Update the records below by replacing "Accumulated" with "Cumulative" and leaving everything else unchanged. Leave the pictures out of your answer.

Given entries START

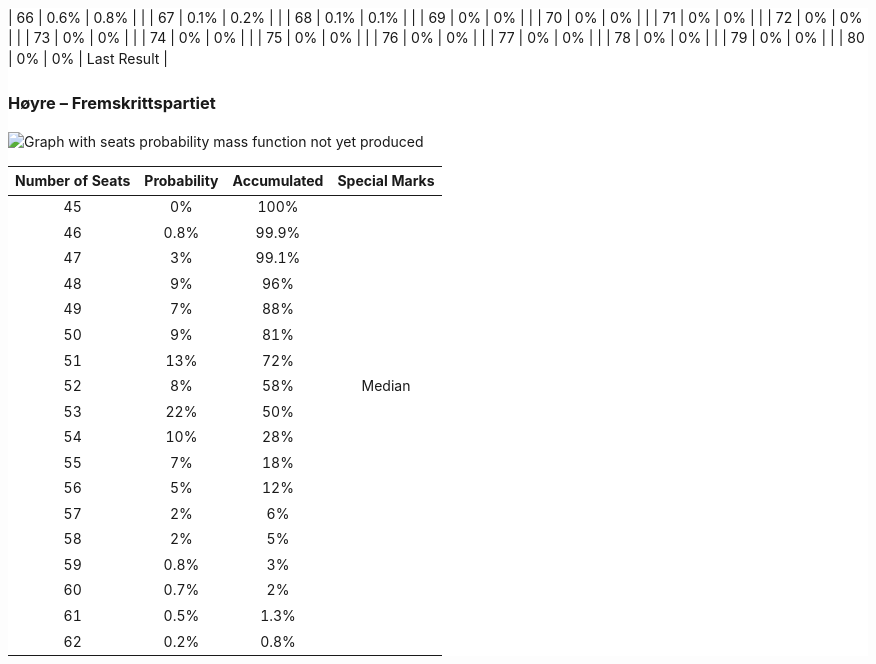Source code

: | 66 | 0.6% | 0.8% |  |
| 67 | 0.1% | 0.2% |  |
| 68 | 0.1% | 0.1% |  |
| 69 | 0% | 0% |  |
| 70 | 0% | 0% |  |
| 71 | 0% | 0% |  |
| 72 | 0% | 0% |  |
| 73 | 0% | 0% |  |
| 74 | 0% | 0% |  |
| 75 | 0% | 0% |  |
| 76 | 0% | 0% |  |
| 77 | 0% | 0% |  |
| 78 | 0% | 0% |  |
| 79 | 0% | 0% |  |
| 80 | 0% | 0% | Last Result |

### Høyre – Fremskrittspartiet

![Graph with seats probability mass function not yet produced](2021-05-13-OpinionPerduco-coalitions-seats-pmf-h–frp.png "Seats Probability Mass Function")

| Number of Seats | Probability | Accumulated | Special Marks |
|:---------------:|:-----------:|:-----------:|:-------------:|
| 45 | 0% | 100% |  |
| 46 | 0.8% | 99.9% |  |
| 47 | 3% | 99.1% |  |
| 48 | 9% | 96% |  |
| 49 | 7% | 88% |  |
| 50 | 9% | 81% |  |
| 51 | 13% | 72% |  |
| 52 | 8% | 58% | Median |
| 53 | 22% | 50% |  |
| 54 | 10% | 28% |  |
| 55 | 7% | 18% |  |
| 56 | 5% | 12% |  |
| 57 | 2% | 6% |  |
| 58 | 2% | 5% |  |
| 59 | 0.8% | 3% |  |
| 60 | 0.7% | 2% |  |
| 61 | 0.5% | 1.3% |  |
| 62 | 0.2% | 0.8% |  |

Given entries END

**Exercise output**
Source code

: | 66 | 0.6% | 0.8% |  |
| 67 | 0.1% | 0.2% |  |
| 68 | 0.1% | 0.1% |  |
| 69 | 0% | 0% |  |
| 70 | 0% | 0% |  |
| 71 | 0% | 0% |  |
| 72 | 0% | 0% |  |
| 73 | 0% | 0% |  |
| 74 | 0% | 0% |  |
| 75 | 0% | 0% |  |
| 76 | 0% | 0% |  |
| 77 | 0% | 0% |  |
| 78 | 0% | 0% |  |
| 79 | 0% | 0% |  |
| 80 | 0% | 0% | Last Result |

### Høyre – Fremskrittspartiet

![Graph with seats probability mass function not yet produced](2021-05-13-OpinionPerduco-coalitions-seats-pmf-h–frp.png "Seats Probability Mass Function")

| Number of Seats | Probability | Cumulative | Special Marks |
|:---------------:|:-----------:|:-----------:|:-------------:|
| 45 | 0% | 100% |  |
| 46 | 0.8% | 99.9% |  |
| 47 | 3% | 99.1% |  |
| 48 | 9% | 96% |  |
| 49 | 7% | 88% |  |
| 50 | 9% | 81% |  |
| 51 | 13% | 72% |  |
| 52 | 8% | 58% | Median |
| 53 | 22% | 50% |  |
| 54 | 10% | 28% |  |
| 55 | 7% | 18% |  |
| 56 | 5% | 12% |  |
| 57 | 2% | 6% |  |
| 58 | 2% | 5% |  |
| 59 | 0.8% | 3% |  |
| 60 | 0.7% | 2% |  |
| 61 | 0.5% | 1.3% |  |
| 62 | 0.2% | 0.8% |  |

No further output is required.